*** Opening of Supplied material ***
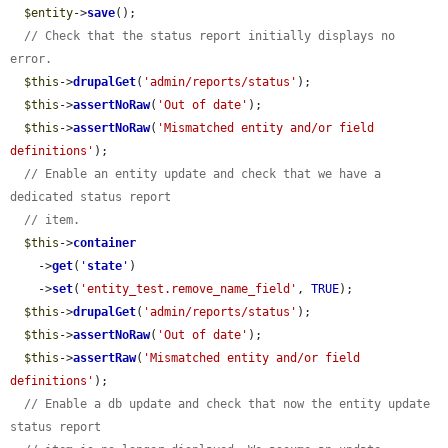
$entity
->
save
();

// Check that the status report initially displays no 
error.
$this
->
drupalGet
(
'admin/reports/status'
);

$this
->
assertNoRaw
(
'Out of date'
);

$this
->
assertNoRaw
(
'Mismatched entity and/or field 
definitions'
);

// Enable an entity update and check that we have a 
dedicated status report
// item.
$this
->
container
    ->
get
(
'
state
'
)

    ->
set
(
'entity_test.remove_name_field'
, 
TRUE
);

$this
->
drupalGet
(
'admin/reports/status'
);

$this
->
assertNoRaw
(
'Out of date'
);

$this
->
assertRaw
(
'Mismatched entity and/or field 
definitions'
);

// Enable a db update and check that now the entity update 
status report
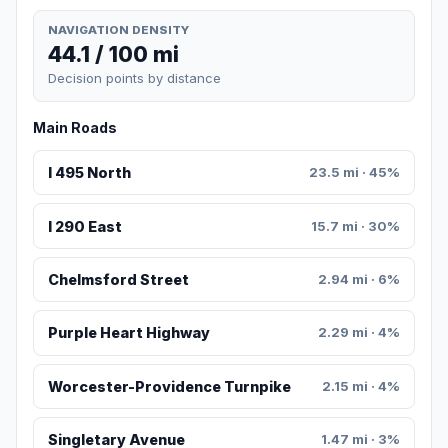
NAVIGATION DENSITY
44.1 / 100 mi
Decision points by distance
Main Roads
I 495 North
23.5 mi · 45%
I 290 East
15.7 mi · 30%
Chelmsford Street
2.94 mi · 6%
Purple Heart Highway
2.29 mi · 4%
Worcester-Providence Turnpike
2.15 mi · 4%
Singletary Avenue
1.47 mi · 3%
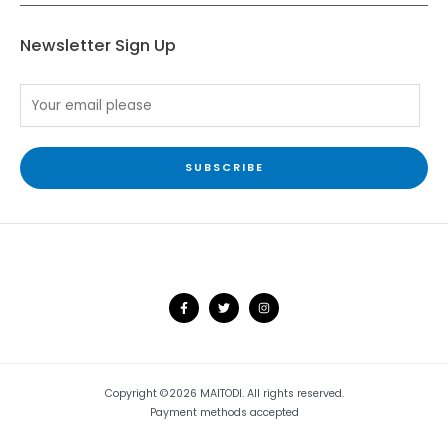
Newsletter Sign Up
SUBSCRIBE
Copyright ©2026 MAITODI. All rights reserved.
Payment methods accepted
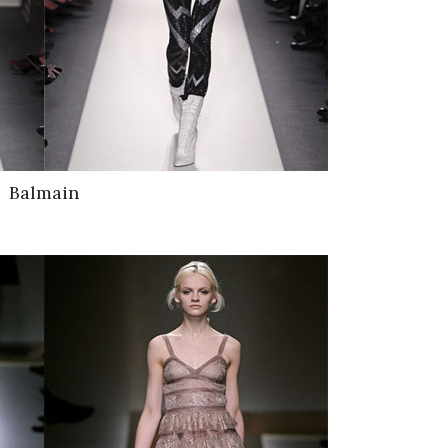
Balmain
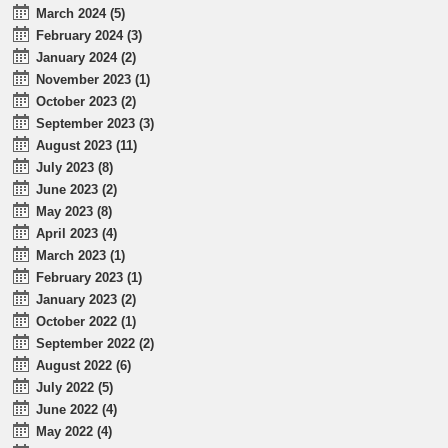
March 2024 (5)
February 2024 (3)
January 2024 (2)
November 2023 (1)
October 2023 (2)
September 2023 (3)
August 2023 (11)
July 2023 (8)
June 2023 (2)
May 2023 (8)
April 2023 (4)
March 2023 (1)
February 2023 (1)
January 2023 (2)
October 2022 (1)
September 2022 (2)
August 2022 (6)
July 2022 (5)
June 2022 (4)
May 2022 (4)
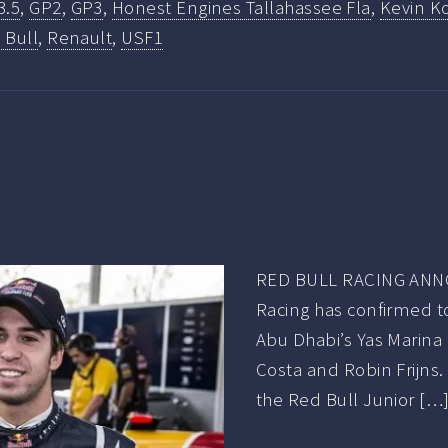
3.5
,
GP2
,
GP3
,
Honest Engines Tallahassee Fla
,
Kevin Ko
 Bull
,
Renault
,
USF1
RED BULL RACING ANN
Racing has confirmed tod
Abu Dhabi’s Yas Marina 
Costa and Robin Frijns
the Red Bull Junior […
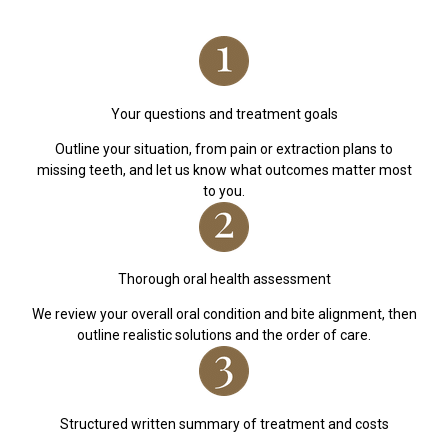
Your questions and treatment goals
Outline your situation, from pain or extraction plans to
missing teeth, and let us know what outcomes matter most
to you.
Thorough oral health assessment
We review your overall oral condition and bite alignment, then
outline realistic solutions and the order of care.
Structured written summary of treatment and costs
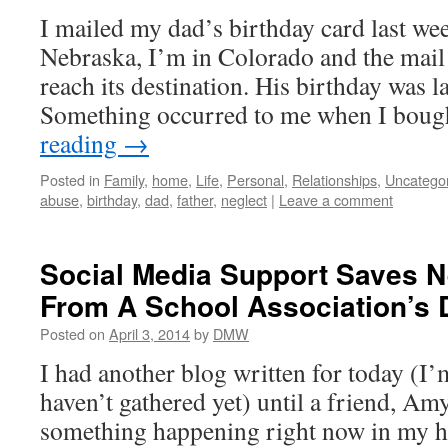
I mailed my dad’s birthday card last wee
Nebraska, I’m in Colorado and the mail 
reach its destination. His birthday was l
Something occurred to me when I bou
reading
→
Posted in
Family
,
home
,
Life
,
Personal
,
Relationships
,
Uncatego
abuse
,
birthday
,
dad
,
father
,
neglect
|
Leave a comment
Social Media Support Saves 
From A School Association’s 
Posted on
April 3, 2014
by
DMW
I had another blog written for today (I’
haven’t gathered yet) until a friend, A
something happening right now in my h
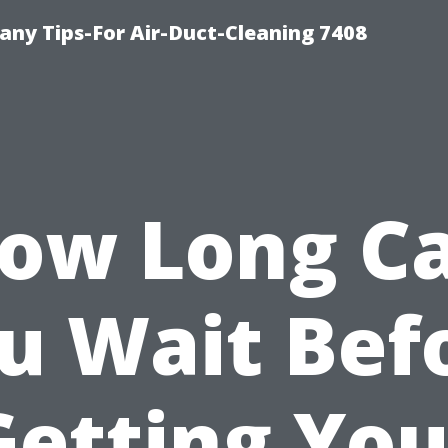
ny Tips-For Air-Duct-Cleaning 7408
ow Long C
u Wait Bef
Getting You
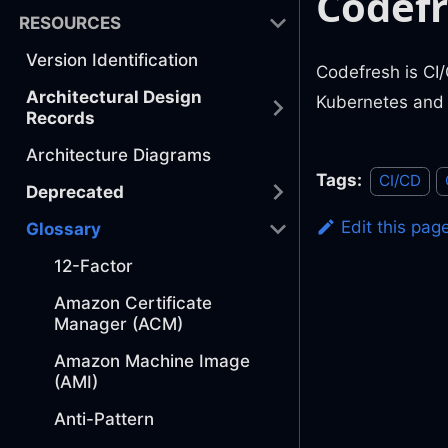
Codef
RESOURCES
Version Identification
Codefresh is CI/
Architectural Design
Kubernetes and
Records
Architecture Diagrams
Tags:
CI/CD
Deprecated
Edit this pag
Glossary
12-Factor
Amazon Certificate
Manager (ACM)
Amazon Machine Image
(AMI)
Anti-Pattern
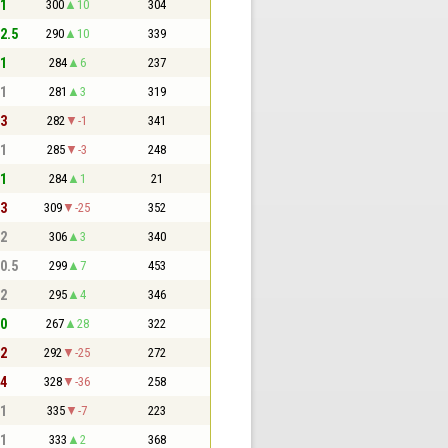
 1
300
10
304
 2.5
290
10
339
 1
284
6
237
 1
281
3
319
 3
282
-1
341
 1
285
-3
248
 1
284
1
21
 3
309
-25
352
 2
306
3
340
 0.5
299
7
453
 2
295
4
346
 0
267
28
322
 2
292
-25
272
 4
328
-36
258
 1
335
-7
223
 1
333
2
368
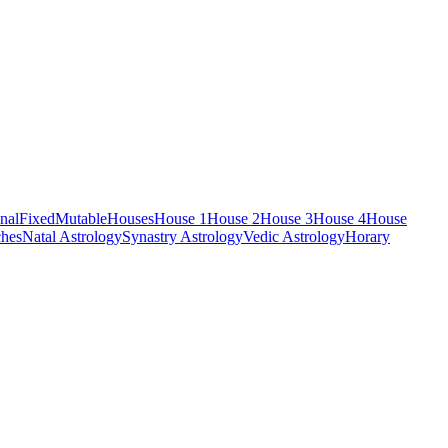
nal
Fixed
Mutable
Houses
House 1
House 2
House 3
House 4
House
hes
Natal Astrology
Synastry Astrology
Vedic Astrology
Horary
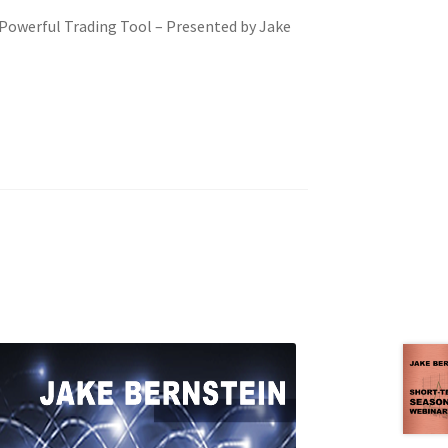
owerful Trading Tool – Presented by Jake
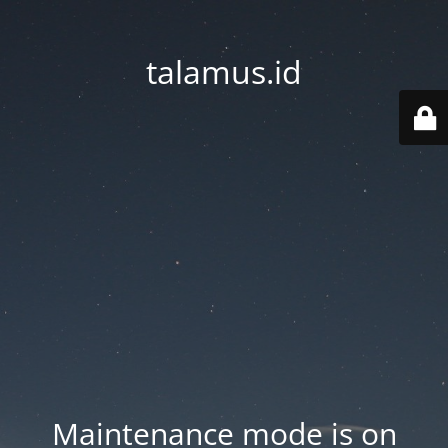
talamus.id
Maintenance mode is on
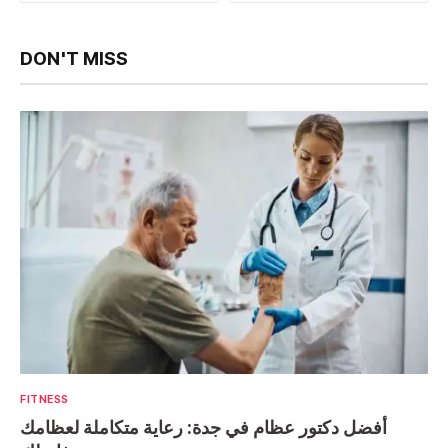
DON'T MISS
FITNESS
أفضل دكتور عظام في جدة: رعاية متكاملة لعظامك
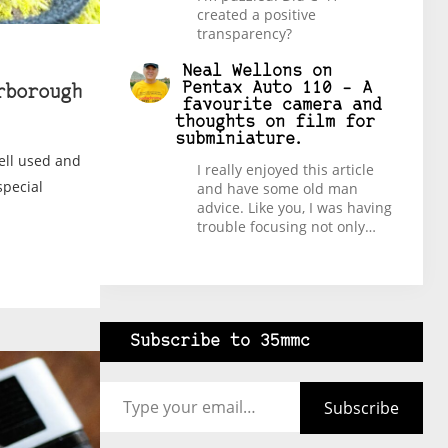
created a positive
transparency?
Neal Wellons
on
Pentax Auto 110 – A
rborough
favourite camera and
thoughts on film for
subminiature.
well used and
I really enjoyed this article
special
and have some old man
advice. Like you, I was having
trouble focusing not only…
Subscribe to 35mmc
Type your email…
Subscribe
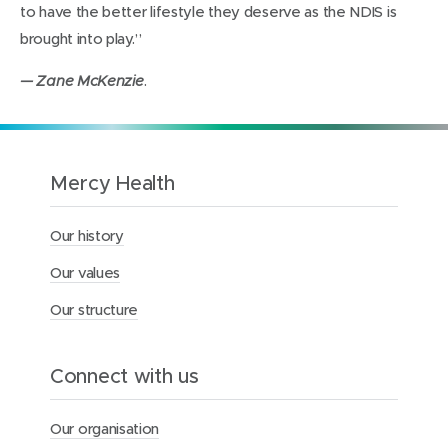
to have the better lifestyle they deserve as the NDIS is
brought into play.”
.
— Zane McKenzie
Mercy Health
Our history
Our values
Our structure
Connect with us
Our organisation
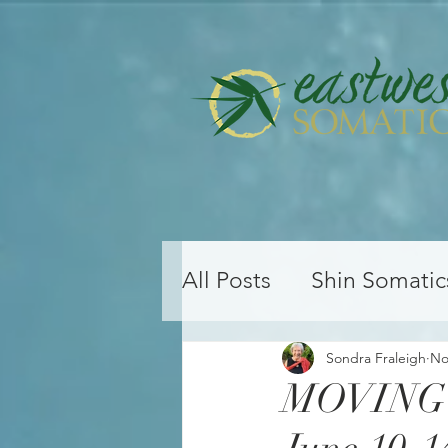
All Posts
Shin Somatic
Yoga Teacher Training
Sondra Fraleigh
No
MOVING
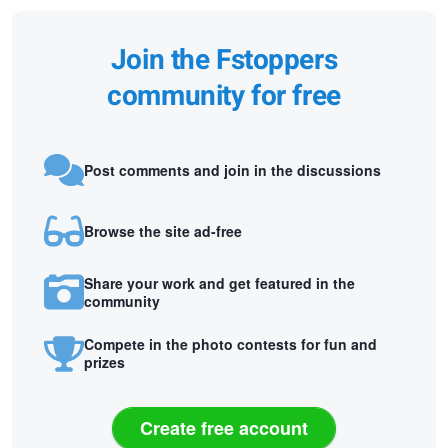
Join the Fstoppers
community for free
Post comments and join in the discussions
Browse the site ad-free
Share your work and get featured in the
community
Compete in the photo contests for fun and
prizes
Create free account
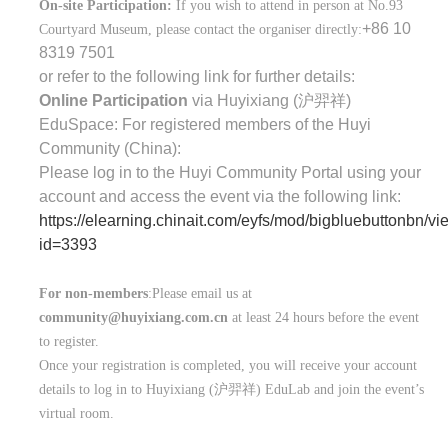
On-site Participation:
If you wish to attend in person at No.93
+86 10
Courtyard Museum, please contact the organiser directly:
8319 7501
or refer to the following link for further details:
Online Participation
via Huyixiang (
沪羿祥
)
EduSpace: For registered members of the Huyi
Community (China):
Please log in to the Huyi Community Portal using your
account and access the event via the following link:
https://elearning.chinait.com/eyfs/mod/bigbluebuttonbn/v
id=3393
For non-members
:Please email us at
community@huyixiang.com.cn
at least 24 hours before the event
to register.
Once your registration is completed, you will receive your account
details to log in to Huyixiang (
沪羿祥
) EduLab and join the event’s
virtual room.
*** Close of Supplied material ***
■ Job item: Copy the text of every record above word for word, keeping the lines as they are, and leave the pictures out.

■ Written solution:
$entity
->
save
();

// Check that the status report initially displays no 
error.
$this
->
drupalGet
(
'admin/reports/status'
);

$this
->
assertNoRaw
(
'Out of date'
);

$this
->
assertNoRaw
(
'Mismatched entity and/or field 
definitions'
);

// Enable an entity update and check that we have a 
dedicated status report
// item.
$this
->
container
    ->
get
(
'
state
'
)

    ->
set
(
'entity_test.remove_name_field'
, 
TRUE
);

$this
->
drupalGet
(
'admin/reports/status'
);

$this
->
assertNoRaw
(
'Out of date'
);

$this
->
assertRaw
(
'Mismatched entity and/or field 
definitions'
);

// Enable a db update and check that now the entity update 
status report
NAVIGATION DENSITY
44.1 / 100 mi
Decision points by distance
Main Roads
I 495 North
23.5 mi · 45%
I 290 East
15.7 mi · 30%
Chelmsford Street
2.94 mi · 6%
Purple Heart Highway
2.29 mi · 4%
Worcester-Providence Turnpike
2.15 mi · 4%
Singletary Avenue
1.47 mi · 3%
Newsletter Sign Up
SUBSCRIBE
Copyright ©2026 MAITODI. All rights reserved.
Payment methods accepted
Balmain
March 2024 (5)
February 2024 (3)
January 2024 (2)
November 2023 (1)
October 2023 (2)
September 2023 (3)
August 2023 (11)
July 2023 (8)
June 2023 (2)
May 2023 (8)
April 2023 (4)
March 2023 (1)
February 2023 (1)
January 2023 (2)
October 2022 (1)
September 2022 (2)
August 2022 (6)
July 2022 (5)
June 2022 (4)
May 2022 (4)
3.5
,
GP2
,
GP3
,
Honest Engines Tallahassee Fla
,
Kevin Ko
 Bull
,
Renault
,
USF1
RED BULL RACING ANN
Racing has confirmed tod
Abu Dhabi’s Yas Marina 
Costa and Robin Frijns
the Red Bull Junior […
Your questions and treatment goals
Outline your situation, from pain or extraction plans to
missing teeth, and let us know what outcomes matter most
to you.
Thorough oral health assessment
We review your overall oral condition and bite alignment, then
outline realistic solutions and the order of care.
Structured written summary of treatment and costs
I mailed my dad’s birthday card last wee
Nebraska, I’m in Colorado and the mail 
reach its destination. His birthday was l
Something occurred to me when I bou
reading
→
Posted in
Family
,
home
,
Life
,
Personal
,
Relationships
,
Uncatego
abuse
,
birthday
,
dad
,
father
,
neglect
|
Leave a comment
Social Media Support Saves 
From A School Association’s 
Posted on
April 3, 2014
by
DMW
I had another blog written for today (I’
haven’t gathered yet) until a friend, A
something happening right now in my h
ny Tips-For Air-Duct-Cleaning 7408
ow Long C
u Wait Bef
Getting You
Codef
RESOURCES
Version Identification
Codefresh is CI/
Architectural Design
Kubernetes and
Records
Architecture Diagrams
Tags:
CI/CD
Deprecated
Edit this pag
Glossary
12-Factor
Amazon Certificate
Manager (ACM)
Amazon Machine Image
(AMI)
Anti-Pattern
 1
300
10
304
 2.5
290
10
339
 1
284
6
237
 1
281
3
319
 3
282
-1
341
 1
285
-3
248
 1
284
1
21
 3
309
-25
352
 2
306
3
340
 0.5
299
7
453
 2
295
4
346
 0
267
28
322
 2
292
-25
272
 4
328
-36
258
 1
335
-7
223
 1
333
2
368
nal
Fixed
Mutable
Houses
House 1
House 2
House 3
House 4
House
hes
Natal Astrology
Synastry Astrology
Vedic Astrology
Horary
owerful Trading Tool – Presented by Jake
talamus.id
Maintenance mode is on
DON'T MISS
FITNESS
أفضل دكتور عظام في جدة: رعاية متكاملة لعظامك
created a positive
transparency?
Neal Wellons
on
Pentax Auto 110 – A
rborough
favourite camera and
thoughts on film for
subminiature.
well used and
I really enjoyed this article
special
and have some old man
advice. Like you, I was having
trouble focusing not only…
Subscribe to 35mmc
Type your email…
Subscribe
to have the better lifestyle they deserve as the NDIS is
brought into play.”
.
— Zane McKenzie
Mercy Health
Our history
Our values
Our structure
Connect with us
Our organisation
All Posts
Shin Somatic
Yoga Teacher Training
Sondra Fraleigh
No
MOVING
Join the Fstoppers
community for free
Post comments and join in the discussions
Browse the site ad-free
Share your work and get featured in the
community
Compete in the photo contests for fun and
prizes
Create free account
On-site Participation:
If you wish to attend in person at No.93
+86 10
Courtyard Museum, please contact the organiser directly:
8319 7501
or refer to the following link for further details:
Online Participation
via Huyixiang (
沪羿祥
)
EduSpace: For registered members of the Huyi
Community (China):
Please log in to the Huyi Community Portal using your
account and access the event via the following link:
https://elearning.chinait.com/eyfs/mod/bigbluebuttonbn/v
id=3393
For non-members
:Please email us at
community@huyixiang.com.cn
at least 24 hours before the event
to register.
Once your registration is completed, you will receive your account
details to log in to Huyixiang (
沪羿祥
) EduLab and join the event’s
virtual room.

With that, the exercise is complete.